Individual Development: Adolescence

Adolescent Development faculty in HDFS pursue programs of research that span this developmental period, from the transition into adolescence through emerging adulthood. Their work cuts across all areas of the department, including family relationships, prevention, and methodology, and utilizes a range of methods, including surveys, diaries, interviews, and observations. Examples of current research projects include: Community-based violence prevention in adolescents; Heavy alcohol use among college students; Gender, ethnicity, and sexual behavior among college students; Links between parenting practice and adolescent dieting and eating problems; The development of sexual orientation; Family relationships and adolescent gender socialization.

Individual Development: Adulthood and Aging

Graduate study in adult development and aging allows students to explore topics in emerging adulthood, midlife, and old age. The program emphasizes the complex ways that personal characteristics, social partners, and organizations interact to influence development and change throughout the adult years. Students conduct research within a broad framework for understanding relations between developing people and the key contexts of their lives: family, workplace, community, and society. Faculty research interests include predictors of the transition to adulthood, parent-child and other family relationships, economic factors and well-being, predictors and consequences of stressful events, maintenance and enhancement of cognitive abilities, and psychosocial contributions to functional capacity in later life. Opportunities for international experience are available in several countries including Australia, Germany, Sweden and Switzerland. Students may combine their specialization in adult development and aging with emphases in prevention research, family studies, or methodology.
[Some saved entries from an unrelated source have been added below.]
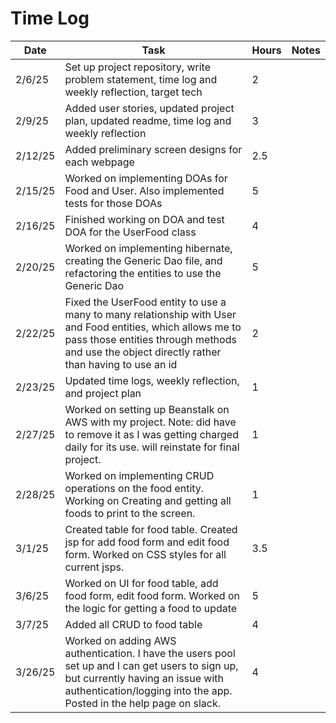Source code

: # Time Log

| Date    | Task                                                                                                                                                                                                               | Hours | Notes |
|---------|--------------------------------------------------------------------------------------------------------------------------------------------------------------------------------------------------------------------|-------|-------|
| 2/6/25  | Set up project repository, write problem statement, time log and weekly reflection, target tech                                                                                                                    | 2     | 
| 2/9/25  | Added user stories, updated project plan, updated readme, time log and weekly reflection                                                                                                                           | 3     |       |
| 2/12/25 | Added preliminary screen designs for each webpage                                                                                                                                                                  | 2.5   |       |
| 2/15/25 | Worked on implementing DOAs for Food and User. Also implemented tests for those DOAs                                                                                                                               | 5     |       |
| 2/16/25 | Finished working on DOA and test DOA for the UserFood class                                                                                                                                                        | 4     |       |
| 2/20/25 | Worked on implementing hibernate, creating the Generic Dao file, and refactoring the entities to use the Generic Dao                                                                                               | 5     |       |
| 2/22/25 | Fixed the UserFood entity to use a many to many relationship with User and Food entities, which allows me to <br/> pass those entities through methods and use the object directly rather than having to use an id | 2     |       |
| 2/23/25 | Updated time logs, weekly reflection, and project plan                                                                                                                                                             | 1     |       |
| 2/27/25 | Worked on setting up Beanstalk on AWS with my project. Note: did have to remove it as I was getting charged daily for its use. will reinstate for final project.                                                   | 1     |       |
| 2/28/25 | Worked on implementing CRUD operations on the food entity. Working on Creating and getting all foods to print to the screen.                                                                                       | 1     |       |
| 3/1/25  | Created table for food table. Created jsp for add food form and edit food form. Worked on CSS styles for all current jsps.                                                                                         | 3.5   |       |
| 3/6/25  | Worked on UI for food table, add food form, edit food form. Worked on the logic for getting a food to update                                                                                                       | 5     |       |
| 3/7/25  | Added all CRUD to food table                                                                                                                                                                                       | 4     |       |
| 3/26/25 | Worked on adding AWS authentication. I have the users pool set up and I can get users to sign up, but currently having an issue with authentication/logging into the app. Posted in the help page on slack.        | 4     |       |
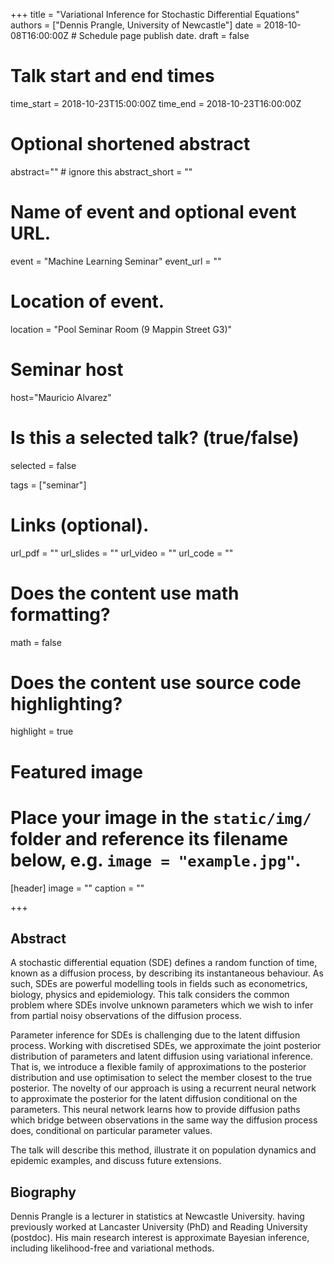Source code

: +++
title = "Variational Inference for Stochastic Differential Equations"
authors = ["Dennis Prangle, University of Newcastle"]
date = 2018-10-08T16:00:00Z  # Schedule page publish date.
draft = false

# Talk start and end times
time_start = 2018-10-23T15:00:00Z
time_end = 2018-10-23T16:00:00Z

# Optional shortened abstract
abstract="" # ignore this
abstract_short = ""

# Name of event and optional event URL.
event = "Machine Learning Seminar"
event_url = ""

# Location of event.
location = "Pool Seminar Room (9 Mappin Street G3)"

# Seminar host
host="Mauricio Alvarez"

# Is this a selected talk? (true/false)
selected = false

tags = ["seminar"]

# Links (optional).
url_pdf = ""
url_slides = ""
url_video = ""
url_code = ""

# Does the content use math formatting?
math = false

# Does the content use source code highlighting?
highlight = true

# Featured image
# Place your image in the `static/img/` folder and reference its filename below, e.g. `image = "example.jpg"`.
[header]
image = ""
caption = ""

+++

## Abstract

A stochastic differential equation (SDE) defines a random function of
time, known as a diffusion process, by describing its instantaneous
behaviour. As such, SDEs are powerful modelling tools in fields such as
econometrics, biology, physics and epidemiology. This talk considers the
common problem where SDEs involve unknown parameters which we wish to
infer from partial noisy observations of the diffusion process.

Parameter inference for SDEs is challenging due to the latent diffusion
process. Working with discretised SDEs, we approximate the joint
posterior distribution of parameters and latent diffusion using
variational inference. That is, we introduce a flexible family of
approximations to the posterior distribution and use optimisation to
select the member closest to the true posterior. The novelty of our
approach is using a recurrent neural network to approximate the
posterior for the latent diffusion conditional on the parameters. This
neural network learns how to provide diffusion paths which bridge
between observations in the same way the diffusion process does,
conditional on particular parameter values.

The talk will describe this method, illustrate it on population dynamics
and epidemic examples, and discuss future extensions.

## Biography

Dennis Prangle is a lecturer in statistics at Newcastle University.
having previously worked at Lancaster University (PhD) and Reading
University (postdoc). His main research interest is approximate Bayesian
inference, including likelihood-free and variational methods.
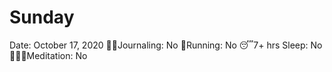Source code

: # Sunday

Date: October 17, 2020
✍🏼Journaling: No
👟Running: No
😴7+ hrs Sleep: No
🧘🏽‍♀️Meditation: No

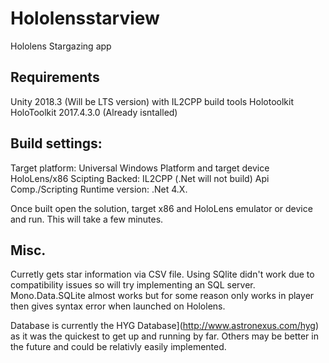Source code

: # Hololensstarview
Hololens Stargazing app


## Requirements
Unity 2018.3 (Will be LTS version) with IL2CPP build tools
Holotoolkit HoloToolkit 2017.4.3.0 (Already isntalled)
## Build settings: 
Target platform: Universal Windows Platform and target device HoloLens/x86
Scipting Backed: IL2CPP (.Net will not build)
Api Comp./Scripting Runtime version: .Net 4.X.

Once built open the solution, target x86 and HoloLens emulator or device and run. This will take a few minutes.



## Misc.
Curretly gets star information via CSV file. 
Using SQlite didn't work due to compatibility issues so will try implementing an SQL server.
Mono.Data.SQLite almost works but for some reason only works in player then gives syntax error when launched on Hololens.

Database is currently the HYG Database](http://www.astronexus.com/hyg)  as it was the quickest to get up and running by far. 
Others may be better in the future and could be relativly easily implemented.

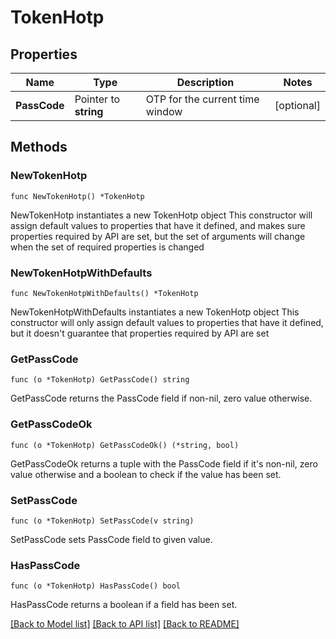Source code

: # TokenHotp

## Properties

Name | Type | Description | Notes
------------ | ------------- | ------------- | -------------
**PassCode** | Pointer to **string** | OTP for the current time window | [optional] 

## Methods

### NewTokenHotp

`func NewTokenHotp() *TokenHotp`

NewTokenHotp instantiates a new TokenHotp object
This constructor will assign default values to properties that have it defined,
and makes sure properties required by API are set, but the set of arguments
will change when the set of required properties is changed

### NewTokenHotpWithDefaults

`func NewTokenHotpWithDefaults() *TokenHotp`

NewTokenHotpWithDefaults instantiates a new TokenHotp object
This constructor will only assign default values to properties that have it defined,
but it doesn't guarantee that properties required by API are set

### GetPassCode

`func (o *TokenHotp) GetPassCode() string`

GetPassCode returns the PassCode field if non-nil, zero value otherwise.

### GetPassCodeOk

`func (o *TokenHotp) GetPassCodeOk() (*string, bool)`

GetPassCodeOk returns a tuple with the PassCode field if it's non-nil, zero value otherwise
and a boolean to check if the value has been set.

### SetPassCode

`func (o *TokenHotp) SetPassCode(v string)`

SetPassCode sets PassCode field to given value.

### HasPassCode

`func (o *TokenHotp) HasPassCode() bool`

HasPassCode returns a boolean if a field has been set.


[[Back to Model list]](../README.md#documentation-for-models) [[Back to API list]](../README.md#documentation-for-api-endpoints) [[Back to README]](../README.md)


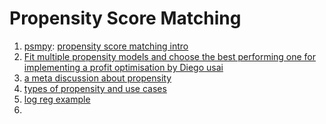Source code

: # Propensity Score Matching

1. [psmpy](https://pypi.org/project/psmpy/): [propensity score matching intro](https://towardsdatascience.com/psmpy-propensity-score-matching-in-python-a3e0cd4d2631)
2. [Fit multiple propensity models and choose the best performing one for implementing a profit optimisation by Diego usai](https://towardsdatascience.com/using-h2o-and-dalex-to-estimate-the-likelihood-to-purchase-a-financial-product-a53f891f0d1)
3. [a meta discussion about propensity](https://medium.com/the-official-integrate-ai-blog/heres-what-you-need-to-know-about-propensity-modeling-521ab660cb43)
4. [types of propensity and use cases](https://www.altexsoft.com/blog/propensity-model/)
5. [log reg example](https://datatonic.com/insights/propensity-scoring-free-report/)
6.
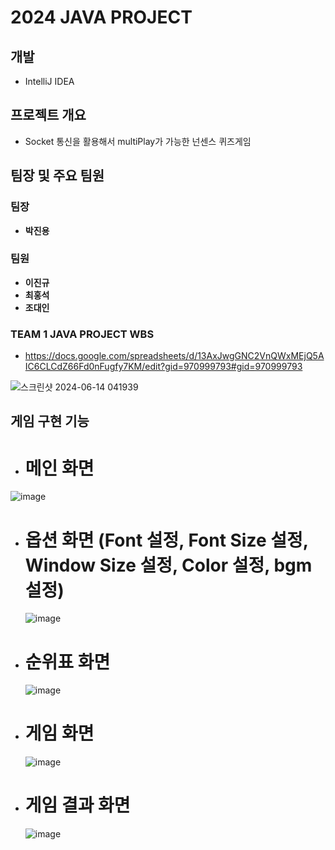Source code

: # 2024 JAVA PROJECT 

## 개발
- IntelliJ IDEA

## 프로젝트 개요
- Socket 통신을 활용해서 multiPlay가 가능한 넌센스 퀴즈게임

## 팀장 및 주요 팀원

### 팀장
- **박진용** 

### 팀원 

- **이진규**
- **최홍석**
- **조대인**

### TEAM 1 JAVA PROJECT WBS

- https://docs.google.com/spreadsheets/d/13AxJwgGNC2VnQWxMEjQ5AIC6CLCdZ66Fd0nFugfy7KM/edit?gid=970999793#gid=970999793

![스크린샷 2024-06-14 041939](https://github.com/ChatHongPT/2024-JAVA-PROJECT/assets/129854575/dc904853-9b10-4760-bb91-685399e5fae5)

## 게임 구현 기능


- # 메인 화면

 ![image](https://github.com/ChatHongPT/2024-JAVA-PROJECT/assets/129854575/c2f543f7-8e45-4a7c-a3c3-e3b3062d5a4f)


- # 옵션 화면 (Font 설정, Font Size 설정, Window Size 설정, Color 설정, bgm 설정)

  ![image](https://github.com/ChatHongPT/2024-JAVA-PROJECT/assets/129854575/38e11e2f-b510-4c6c-b84a-560e420a3622)

- # 순위표 화면

  ![image](https://github.com/ChatHongPT/2024-JAVA-PROJECT/assets/129854575/76adb85c-01ea-420d-b0b2-33c772d0bcc2)

- # 게임 화면

  ![image](https://github.com/ChatHongPT/2024-JAVA-PROJECT/assets/129854575/efc38574-790f-4b27-a23c-b932ba84272a)

- # 게임 결과 화면

  ![image](https://github.com/ChatHongPT/2024-JAVA-PROJECT/assets/129854575/19fd36de-0b4c-4421-a2c1-2b0b2083a92b)


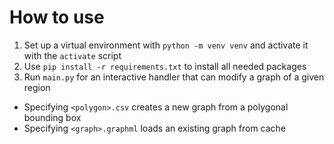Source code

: # How to use
1. Set up a virtual environment with `python -m venv venv` and activate it with the `activate` script
2. Use `pip install -r requirements.txt` to install all needed packages
3. Run `main.py` for an interactive handler that can modify a graph of a given region
- Specifying `<polygon>.csv` creates a new graph from a polygonal bounding box
- Specifying `<graph>.graphml` loads an existing graph from cache
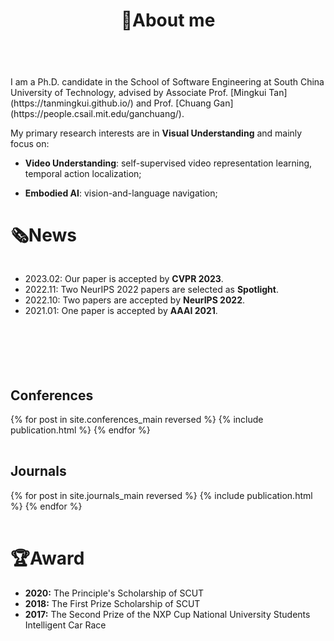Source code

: ﻿---
permalink: /
title: "👋About me"
excerpt: "About me"
author_profile: true
redirect_from: 
  - /about/
  - /about.html
---

<br />
I am a Ph.D. candidate in the School of Software Engineering at South China University of Technology, advised by Associate Prof. [Mingkui Tan](https://tanmingkui.github.io/) and Prof. [Chuang Gan](https://people.csail.mit.edu/ganchuang/).

My primary research interests are in <b>Visual Understanding</b> and mainly focus on:

* <b>Video Understanding</b>: self-supervised video representation learning, temporal action localization;

* <b>Embodied AI</b>: vision-and-language navigation;


<!-- My primary research interests are in **Visual Understanding** and mainly focus on:

    * **Video Understanding**: self-supervised video representation learning, temporal action localization;
    * **Embodied AI**: vision-and-language navigation; -->


# 🗞️News
<div style="overflow-y: scroll; height: 150px;">
  <ul>
    <li>2023.02: Our paper is accepted by <b>CVPR 2023</b>.</li>
    <li>2022.11: Two NeurIPS 2022 papers are selected as <b>Spotlight</b>.</li>
    <li>2022.10: Two papers are accepted by <b>NeurIPS 2022</b>.</li>
    <li>2021.01: One paper is accepted by <b>AAAI 2021</b>.</li>
  </ul>
</div>
<br>


Conferences
----------
<div>
  <table>
  {% for post in site.conferences_main reversed %}
    <tr>{% include publication.html %}</tr>
  {% endfor %}
  </table>
  <a href="/conferences/">
    <!-- <button class="btn btn--readmore">Read more <font size="1">>></font></button> -->
  </a>
</div>

<!-- <div margin-bottom:100px>
  <a href="/conferences/">
    <button class="btn btn--readmore">Read more <font size="1">>></font></button>
  </a>
</div>  -->


Journals
----------
<div>
  <table>
  {% for post in site.journals_main reversed %}
    <tr>{% include publication.html %}</tr>
  {% endfor %}
  </table>
   <a href="/journals/">
    <!-- <button class="btn btn--readmore">Read more <font size="1">>></font></button> -->
  </a>
</div>

<!-- <div margin-bottom:100px>
  <a href="/journals/">
    <button class="btn btn--readmore">Read more <font size="1">>></font></button>
  </a>
</div>  -->


<!-- Preprint Paper
----------
<div>
  <table>
  {% for post in site.preprints reversed %}
    <tr>{% include publication.html %}</tr>
  {% endfor %}
  </table>
</div> -->


# 🏆Award
* <b>2020:</b> The Principle's Scholarship of SCUT
* <b>2018:</b> The First Prize Scholarship of SCUT
* <b>2017:</b> The Second Prize of the NXP Cup National University Students Intelligent Car Race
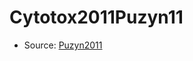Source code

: <a name="material" />

# Cytotox2011Puzyn11
<script type="application/ld+json">
  {
    "@context": "https://schema.org/",
    "@type": "ChemicalSubstance",
    "http://purl.org/dc/terms/conformsTo":
      {
        "@type": "CreativeWork",
        "@id": "https://bioschemas.org/profiles/ChemicalSubstance/0.4-RELEASE/"
      },
    "@id": "https://egonw.github.io/nanowiki/nanowiki11.html#material",
    "name": "Cytotox2011Puzyn11",
    "sameAs": "http://127.0.0.1/mediawiki/index.php/Special:URIResolver/Cytotox2011Puzyn11"
  }
</script>


* Source: [Puzyn2011](Puzyn2011.md)
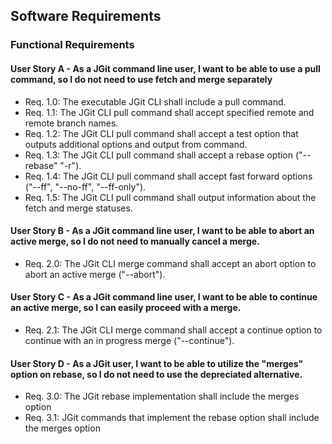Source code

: ## Software Requirements
### Functional Requirements
  #### User Story A - As a JGit command line user, I want to be able to use a pull command, so I do not need to use fetch and merge separately
   - Req. 1.0: The executable JGit CLI shall include a pull command.
   - Req. 1.1: The JGit CLI pull command shall accept specified remote and remote branch names.
   - Req. 1.2: The JGit CLI pull command shall accept a test option that outputs additional options and output from command.
   - Req. 1.3: The JGit CLI pull command shall accept a rebase option ("--rebase" "-r").
   - Req. 1.4: The JGit CLI pull command shall accept fast forward options ("--ff", "--no-ff", "--ff-only").
   - Req. 1.5: The JGit CLI pull command shall output information about the fetch and merge statuses.

  #### User Story B - As a JGit command line user, I want to be able to abort an active merge, so I do not need to manually cancel a merge.
   - Req. 2.0: The JGit CLI merge command shall accept an abort option to abort an active merge ("--abort").

  #### User Story C - As a JGit command line user, I want to be able to continue an active merge, so I can easily proceed with a merge.
   - Req. 2.1: The JGit CLI merge command shall accept a continue option to continue with an in progress merge ("--continue").
  
  #### User Story D - As a JGit user, I want to be able to utilize the "merges" option on rebase, so I do not need to use the depreciated alternative.
   - Req. 3.0: The JGit rebase implementation shall include the merges option
   - Req. 3.1: JGit commands that implement the rebase option shall include the merges option
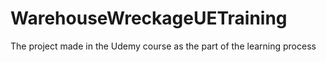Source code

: # WarehouseWreckageUETraining
 The project made in the Udemy course as the part of the learning process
Intervention and Prevention

In HDFS, intervention research is the science of designing, implementing, and evaluating a broad array of approaches for improving the quality of life for individuals, families, and communities. Typically, interventions in HDFS are developmental in focus, meaning they are designed to prevent problems or to enhance healthy development, rather than to remediate long-standing personal, relational, or family problems. HDFS interventions often target the contexts in which people develop including families, schools, health and human service agencies, workplaces, and communities.

Methodology

Research methodology is one area of study in the graduate program in Human Development and Family Studies. Research methodology is a topic that is relevant to every research endeavor in the study of human development and the family. In fact, research in our field is methodologically challenging for many reasons. Studies must be designed with the utmost care in order to narrow down the list of possible explanations for results; the highly complex behaviors that are often of interest are difficult to measure; and sophisticated state-of-the-art statistical procedures often are required. Research related to the improvement of designs and measurement models and the development and extension of statistical models has become an important area of intellectual inquiry in the developmental sciences. The field of human development and family studies needs researchers who not only understand the critical substantive issues driving our search for knowledge, but who also have the expertise in statistical methods and research design that enable us to address these issues fruitfully. Areas of statistical and methodological research such as structural equation modeling, multilevel and growth curve modeling, time series and dynamical systems modeling, latent class and latent transitions analysis, growth mixture modeling, missing data analysis, and observational methodology represent some of the exciting areas of research currently under investigation by faculty in the Department of Human Development and Family Studies.